70 % de chirurgie ambulatoire en 2022, est-ce un objectif réaliste ?

Oui, le poten­tiel de développe­ment de la chirurgie ambu­la­toire en France est tout à fait à ce niveau. Cer­tains pays comme les USA ou encore le Roy­aume-Uni atteignent déjà des taux supérieurs à 70 %. Mais les bons moyens pour y par­venir doivent être util­isés.

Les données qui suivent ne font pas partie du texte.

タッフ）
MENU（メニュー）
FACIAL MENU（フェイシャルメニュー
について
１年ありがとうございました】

Actuelle­ment, au niveau nation­al et pour l’ensemble des spé­cial­ités, 55,9 % de la chirurgie se fait en ambu­la­toire. Pour attein­dre les 70 %, il faut aug­menter d’i­ci 2022 ce taux de 14 %, à savoir une crois­sance annuelle de 2,9 points. Mais il sem­ble qu’il y ait un cer­tain ralen­tisse­ment dans la pro­gres­sion de la chirurgie ambu­la­toire en France, ce que l’AFCA avait prévu. À par­tir d’un taux de 40–50 %, la chirurgie ambu­la­toire, qui se fait encore trop sou­vent « sur un coin de table » dans cer­tains hôpi­taux, ne peut plus se dévelop­per à un rythme soutenu sans action­ner cer­tains leviers.

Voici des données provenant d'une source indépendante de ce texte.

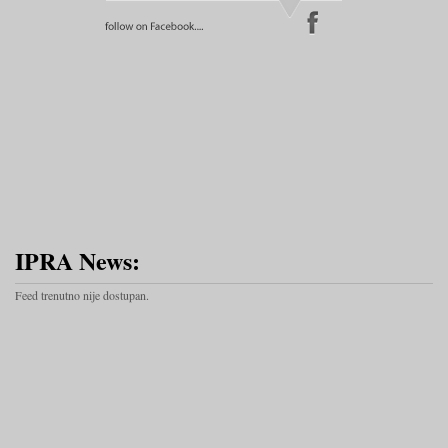
IPRA News:
Feed trenutno nije dostupan.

Quels seraient les leviers principaux pour accélérer le processus ?

Pour y arriv­er il faut une réelle volon­té poli­tique accom­pa­g­née de finance­ments pour créer de réelles unités de chirurgie ambu­la­toire avec des blocs dédiés, une réor­gan­i­sa­tion spa­tiale en fonc­tion des secteurs d’activité et des flux, l’achat de matériel et la for­ma­tion des pro­fes­sion­nels à la Réha­bil­i­ta­tion améliorée après chirurgie (RAAC) et à la ges­tion des risques postopéra­toires. Tout ceci se fait déjà dans beau­coup d’établissements, grâce à l’engagement des direc­tions, des chirurgiens, des équipes et des pro­fes­sion­nels de san­té de ville qui y croient, mais cette évo­lu­tion manque toute­fois d’homogénéité, et d’une impul­sion insti­tu­tion­nelle.

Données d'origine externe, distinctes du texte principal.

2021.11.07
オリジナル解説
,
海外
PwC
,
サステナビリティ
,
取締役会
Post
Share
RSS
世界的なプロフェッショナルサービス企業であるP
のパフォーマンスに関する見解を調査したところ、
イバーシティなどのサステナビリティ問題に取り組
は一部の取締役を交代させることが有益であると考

Que propose l’AFCA pour soutenir l’ambulatoire ?

Nous mis­ons beau­coup sur les échanges aux niveaux nation­al et inter­na­tion­al. Chaque année lors de notre con­grès annuel, nous remet­tons trois prix pour des séjours dans des unités ambu­la­toires d‘hôpitaux européens. Cela fait réa­gir les étu­di­ants français, sur la per­ti­nence de ce que l’on fait. Par ailleurs, l’AFCA va pub­li­er d’ici la fin de l’année une liste d’unités de chirurgie ambu­la­toire label­lisées AFCA, qui seront des ter­rains de stage et de for­ma­tion pour les étu­di­ants. L’AFCA a aus­si créé un DIU avec les fac­ultés de médecine de Bor­deaux, Paris et Tours sur la chirurgie ambu­la­toire et elle par­ticipe aus­si aux travaux du min­istère, de la CNAM, de l’ANAP et de la HAS, pour faire avancer les dossiers.